Politisch Inhaftierte der SED-Diktatur meldet sich zu Wort

Nach Marén meldet sich eine weitere Vertraute zu Wort.

Für Antje 

Mein damaliger Mann und ich hatten uns entschlossen, die DDR gemeinsam mit unseren Kindern zu verlassen. Wir durften nicht reisen, bekamen keine annehmbare Wohnung und mit den politischen Verhältnissen in der DDR waren wir nicht einverstanden.

Wir stellten daher seit ca. Juni 1984 wöchentlich einen Ausreiseantrag beim Rat des Bezirks Berlin Lichtenberg. Seitdem beobachtete uns die Staatssicherheit. Unsere Post wurde geöffnet, jeder Schritt wurde überwacht und ich durfte z. B. meinen sterbenden Vater im Krankenhaus nicht besuchen,.

Im November 1984 holten uns vier Mitarbeiter der Staatssicherheit zu Hause ab und verbrachten uns in die Untersuchungshaftanstalt in der Keibelstraße. Dort wurde ich von ca. 10 Uhr bis 23 Uhr verhört ohne Pause, Essen und Trinken. Meinem Mann erging es ähnlich. Wir wurden dann getrennt voneinander nachts in die Haftanstalt Pankow verbracht und mussten uns dort wöchentlichen Verhören unterwerfen.

1985 hatten wir dann eine Gerichtsverhandlung. Uns wurden folgende Straftaten zur Last gelegt:

  1. Landesverräterische Nachrichtenübermittlung
  2. Ungesetzlicher Verbindungsaufnahme
  3. Beeinträchtigung staatlicher Tätigkeit

(§§ 99 Abs. 1, 219 Abs. 2 Ziff. 1, 214 Abs. 1 u. 3, 22 Abs. 2 Ziff. 2, 63, 64 StGB)

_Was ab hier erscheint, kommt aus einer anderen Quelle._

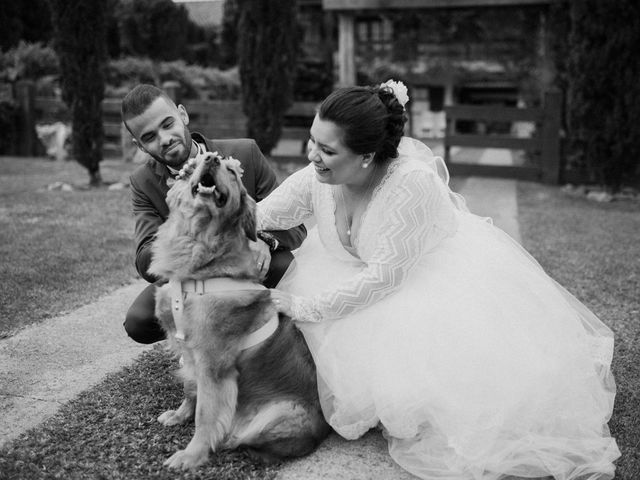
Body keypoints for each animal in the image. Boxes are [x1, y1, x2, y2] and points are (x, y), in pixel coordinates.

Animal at [149, 153, 330, 468]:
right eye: (192, 167)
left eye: (231, 171)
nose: (210, 158)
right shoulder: (190, 352)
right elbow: (191, 388)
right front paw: (180, 414)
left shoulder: (214, 365)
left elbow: (206, 414)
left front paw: (191, 454)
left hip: (279, 414)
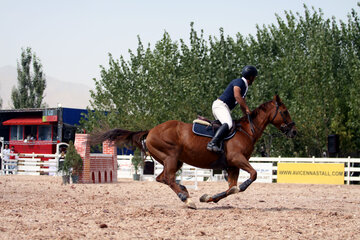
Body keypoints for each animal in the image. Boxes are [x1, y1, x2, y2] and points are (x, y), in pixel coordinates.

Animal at [91, 94, 296, 209]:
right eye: (285, 112)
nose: (294, 131)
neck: (247, 130)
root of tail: (150, 131)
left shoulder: (232, 166)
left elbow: (230, 188)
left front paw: (209, 198)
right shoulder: (237, 159)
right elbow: (251, 176)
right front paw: (238, 187)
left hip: (175, 160)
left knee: (162, 178)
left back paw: (184, 192)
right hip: (171, 157)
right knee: (167, 178)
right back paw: (186, 199)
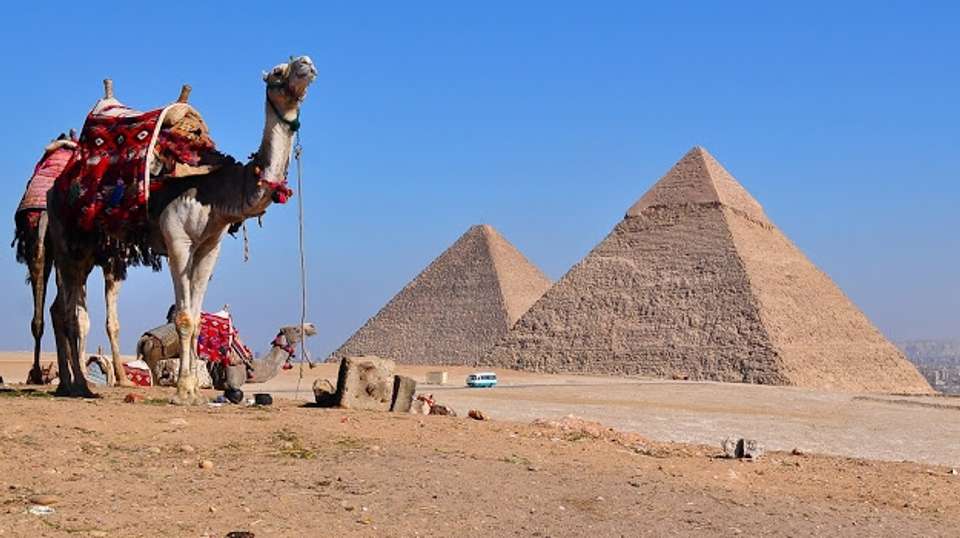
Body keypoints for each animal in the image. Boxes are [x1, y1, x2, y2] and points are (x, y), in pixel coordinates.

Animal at [13, 134, 131, 387]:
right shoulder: (112, 262)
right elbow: (110, 322)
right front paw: (123, 379)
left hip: (39, 248)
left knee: (43, 315)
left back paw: (47, 375)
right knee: (64, 312)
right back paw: (74, 376)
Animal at [47, 55, 317, 403]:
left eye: (299, 62)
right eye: (278, 71)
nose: (307, 64)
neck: (215, 191)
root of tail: (56, 187)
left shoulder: (209, 245)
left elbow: (199, 319)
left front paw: (192, 389)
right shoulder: (177, 240)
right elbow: (185, 317)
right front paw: (182, 391)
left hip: (95, 251)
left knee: (62, 308)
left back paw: (67, 383)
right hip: (69, 246)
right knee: (71, 313)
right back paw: (79, 385)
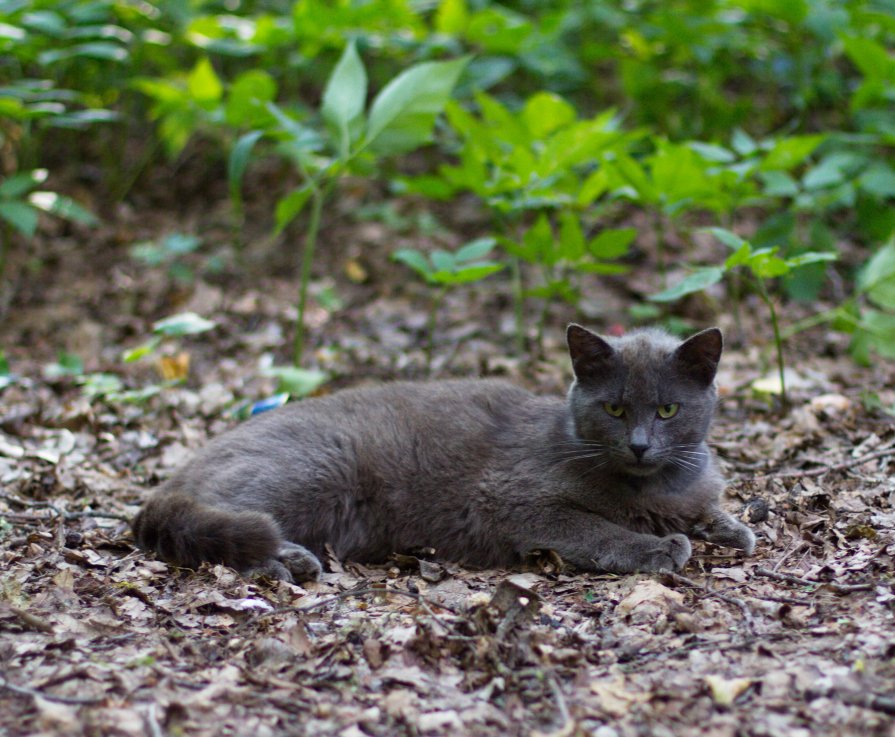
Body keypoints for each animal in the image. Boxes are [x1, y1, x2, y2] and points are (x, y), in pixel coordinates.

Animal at [133, 326, 756, 580]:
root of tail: (173, 477)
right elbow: (597, 530)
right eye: (616, 409)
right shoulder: (512, 499)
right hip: (315, 467)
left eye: (668, 410)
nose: (640, 445)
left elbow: (709, 513)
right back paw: (285, 560)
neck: (653, 485)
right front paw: (658, 548)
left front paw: (734, 527)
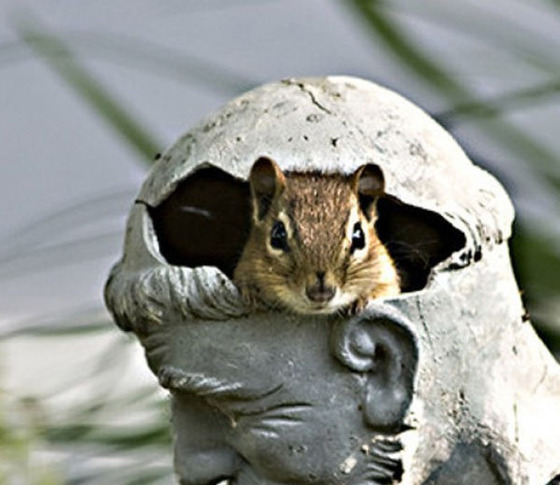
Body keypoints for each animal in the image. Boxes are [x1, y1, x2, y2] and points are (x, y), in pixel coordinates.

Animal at [233, 156, 400, 315]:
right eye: (277, 236)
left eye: (359, 238)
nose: (321, 293)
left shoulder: (387, 276)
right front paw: (251, 294)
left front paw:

Wir wurden zu Freiheitsstrafen von jeweils 2 Jahren und 6 Monate verurteilt. Die Haftstrafen verbüßten wir in Bautzen (Ehemann) und Hoheneck (ich). In Hoheneck wurden wir ständig von den Mitgefangenen (Kindsmörderinnen, Naziverbrecherinnen) drangsaliert und angegriffen.

Unser bester Freund [Name entfernt] war über unser damaliges Ausreisebegehren informiert, aber nicht in allen Einzelheiten. Nach Akteneinsicht und Anforderung des Klarnamens wussten wir, dass unser bester Freund als IM (inoffizieller Mitarbeiter der Staatssicherheit) [Name entfernt] tätig war und uns ausspioniert hatte. Im Dezember 2019 erfuhr ich nach einem erneuten Akteneinsichtsersuchen, dass es einen weiteren IM [Name entfernt] in meinem Umfeld gab. Dies war aus den damaligen Akten  nicht ersichtlich.

Über Antje Dreist

Aber all das, was ich erleiden musste, ist nicht mit dem vergleichbar, was Antje seit ihrer Kindheit erdulden und ertragen muss.

Es macht mich wütend, dass Antjes Vater als IM bei der Staatssicherheit tätig war. Ganz besonders betroffen bin ich davon, dass Antje bei den Behörden in Mecklenburg-Vorpommern noch immer kein Gehör finden konnte, die angeblichen „Ärzte“ ihr nicht geholfen und den von ihr geäußerten Vorwurf des sexuellen Missbrauchs seit knapp drei Jahrzehnten nicht ernst genommen haben.

Fassungslos macht mich, dass Antjes Mutter sich bis zu ihrem Tod an die Seite ihres Mannes stellte, ihre Tochter nicht vor den grausamen Methoden der Staatssicherheit beschützte, sondern aktiv an ihrer psychischen Zerstörung mitwirkte.

Furchtbar, das ist keine Mutter!

Ich wünsche Antje von Herzen alles Gute, viel Kraft auf ihrem Weg, der hoffentlich bald von Erfolg gekrönt sein wird.